Crisis in FTAA Negotiations Triggers Secret, Invitation-Only FTAA “Mini-Ministerial” Meeting at Exclusive Chesapeake Bay Enclave

 

Bad Process, Bad Results: Session to Determine Scope, Deadline for FTAA Excludes Half of the Nations in the Hemisphere

 

WASHINGTON, D.C. – A “mini-ministerial” including only 15 of the 34 nations involved in the Free Trade Area of the Americas (FTAA) negotiations marks a new low in controversial talks that already have faced attacks from legislators and citizens from around the hemisphere as lacking transparency and inclusiveness, Public Citizen said today.

The United States has pushed the FTAA talks to be an expansion of the North American Free Trade Agreement (NAFTA) while other countries in the hemisphere have raised concerns about the NAFTA model. Negotiations have become gridlocked.

“The Bush administration planned to push the FTAA through by dictation, not negotiation, to ensure an agreement that suited U.S. corporate interests but no one else. Now, though, the FTAA has become a real negotiation, with other countries making demands on the U.S. that are giving the administration political heartburn,” said Lori Wallach, director of Public Citizen’s Global Trade Watch. “When the U.S. won’t cut tariffs and other barriers for FTAA partners, it’s difficult to blame the current FTAA gridlock on other countries being protectionist.”

An emergency meeting to begin today at the Wye River Conference Center in Maryland was called by Brazilian and U.S. trade officials following U.S. Trade Representative (USTR) Robert Zoellick’s visit to Brasilia last month. The United States and Brazil have been appointed co-chairs of the FTAA negotiation as they head toward their target date of December 2004 for completion of a trade agreement that would extend NAFTA to 34 more countries.

Brazil had offered a proposal to ensure that the deadline is met by scheduling resolution of the many thorny issues inherent in the talks to three different venues: the World Trade Organization (WTO); in meetings between the United States and the four MERCOSUR nations (Argentina, Brazil, Paraguay and Uruguay); and in meetings of all 34 nations involved in the FTAA negotiations.
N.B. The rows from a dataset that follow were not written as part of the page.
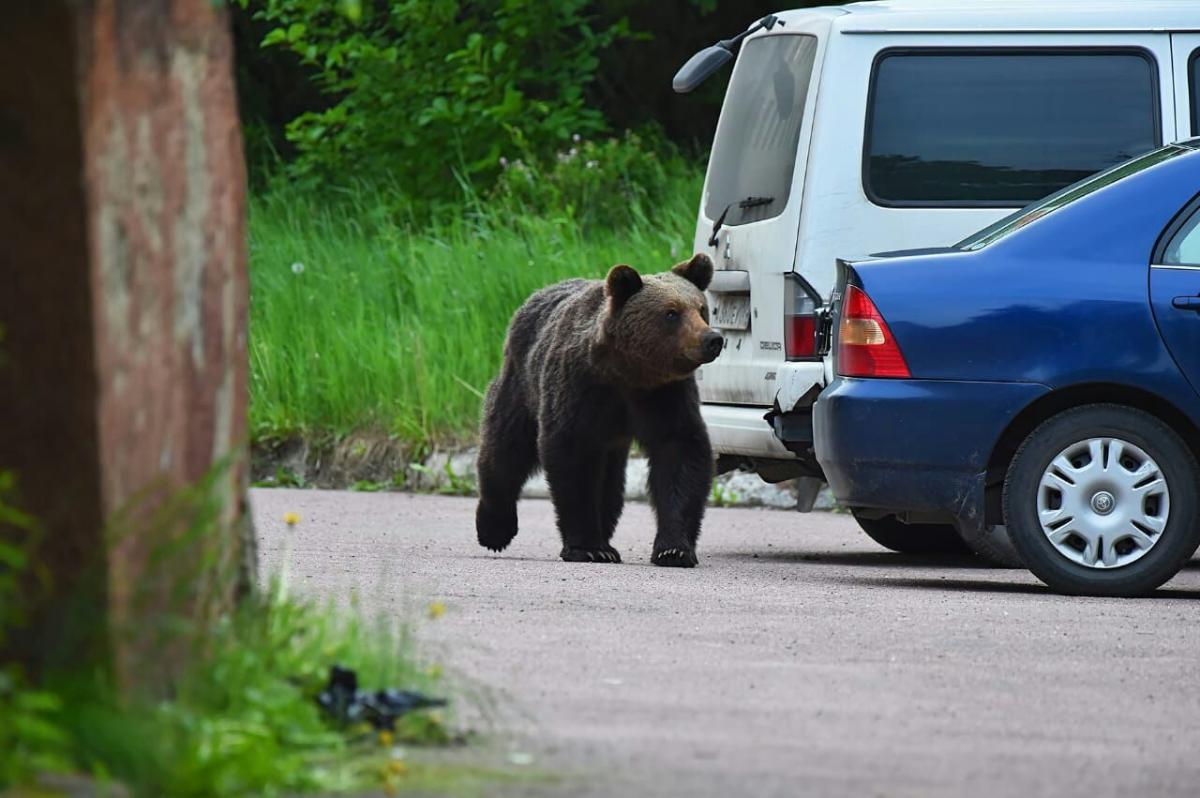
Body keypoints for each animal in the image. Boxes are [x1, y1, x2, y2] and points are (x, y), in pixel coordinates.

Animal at [477, 252, 720, 564]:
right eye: (671, 313)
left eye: (701, 308)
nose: (712, 339)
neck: (627, 373)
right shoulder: (580, 389)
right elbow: (572, 459)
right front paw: (588, 547)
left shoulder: (665, 396)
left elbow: (680, 453)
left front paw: (674, 548)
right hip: (522, 385)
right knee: (506, 449)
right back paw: (494, 529)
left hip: (610, 439)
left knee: (610, 484)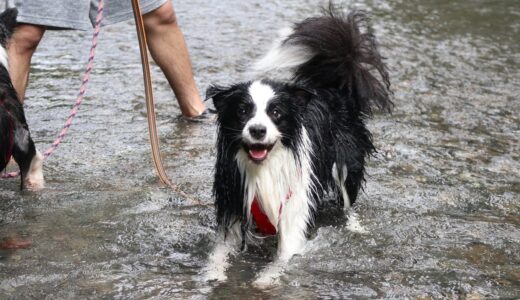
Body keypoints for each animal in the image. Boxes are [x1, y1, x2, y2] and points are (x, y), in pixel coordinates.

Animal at [205, 5, 392, 284]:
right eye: (242, 111)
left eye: (276, 113)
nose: (258, 130)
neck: (264, 168)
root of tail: (332, 87)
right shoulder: (234, 201)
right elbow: (219, 252)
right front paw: (211, 275)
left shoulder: (294, 213)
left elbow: (280, 261)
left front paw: (262, 282)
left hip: (345, 163)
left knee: (348, 203)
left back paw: (355, 227)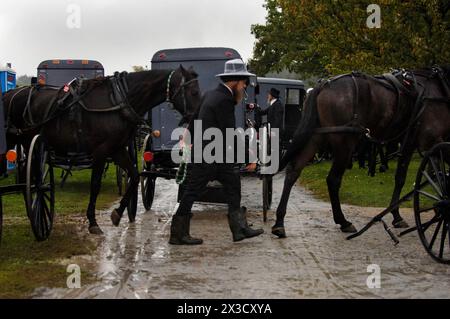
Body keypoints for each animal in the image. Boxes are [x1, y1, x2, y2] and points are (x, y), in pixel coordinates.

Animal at [3, 66, 200, 234]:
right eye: (194, 92)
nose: (194, 118)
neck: (118, 101)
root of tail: (10, 94)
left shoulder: (116, 149)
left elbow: (135, 176)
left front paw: (118, 213)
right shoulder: (100, 151)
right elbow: (95, 184)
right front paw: (92, 222)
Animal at [272, 66, 448, 239]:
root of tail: (323, 85)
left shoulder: (412, 144)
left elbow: (404, 177)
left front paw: (399, 215)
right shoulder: (431, 141)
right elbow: (432, 175)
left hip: (316, 137)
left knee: (294, 170)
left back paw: (279, 221)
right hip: (345, 143)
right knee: (333, 179)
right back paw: (343, 221)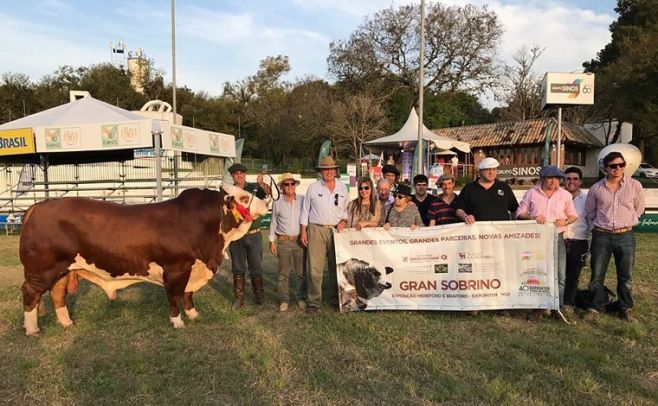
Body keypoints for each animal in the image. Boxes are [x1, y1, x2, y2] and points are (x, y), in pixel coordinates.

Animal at [19, 186, 268, 334]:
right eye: (245, 197)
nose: (266, 203)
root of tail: (37, 206)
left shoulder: (193, 269)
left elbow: (188, 295)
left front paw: (194, 315)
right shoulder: (176, 269)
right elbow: (175, 297)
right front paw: (178, 322)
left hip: (63, 270)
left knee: (57, 294)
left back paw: (67, 323)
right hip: (41, 270)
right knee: (30, 294)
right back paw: (32, 330)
The Brazilian proposal to move issues such as intellectual property and procurement to the WTO mirrored U.S. demands that certain issues such as agriculture and anti-dumping not be negotiated at the FTAA but rather moved to WTO talks. The Bush administration, however, said that it made no agreement to narrow the FTAA agenda by moving some issues to other negotiating venues.

At the Wye summit, Zoellick, Brazil’s Foreign Minister Celso Amorim and 13 other invited trade ministers will grapple with the FTAA’s scope and timing in advance of the formal, annual FTAA Ministerial that is to be held in Miami in five months and to be hosted by the Bush administration.

Countries invited to the Wye FTAA mini Ministerial include: co-chairs the United States and Brazil, Canada, Mexico, El Salvador, Costa Rica, Jamaica, Trinidad and Tobago, Colombia, Peru, Chile, Argentina, Panama, the Dominican Republic and Uruguay. One nation omitted from the Wye invitation is Bolivia, which is chair of the FTAA Committee of Government Representatives on the Participation of Civil Society.

“Why should Bolivia bother with the FTAA when we and half the countries are shut out of the real talks?” asked Pablo Salon of Fundacion Salon, a La Paz-based policy group that monitors the Bolivian government. “So some countries will write a blueprint and shove it down our throats in Miami? It is outrageous and undemocratic.”

Public Citizen joined more than 20 U.S. non-governmental organizations (NGO) in requesting an opportunity to meet with trade ministers during the Wye mini-ministerial. In a letter to Zoellick, the NGOs stated, “In the interests of greater transparency and ensuring that the expansion of trade in the Americas will benefit working women and men, small and medium-scale businesses, farmers and indigenous peoples across the hemisphere, we hope you will arrange for an open civil society meeting with trade ministers when they visit Maryland.”

“The public and civil society groups have been shut out of the FTAA talks since they began,” said Wallach. “Now half the countries in the hemisphere are pushed to the side while a blueprint for the Miami Ministerial is drawn by a select few.”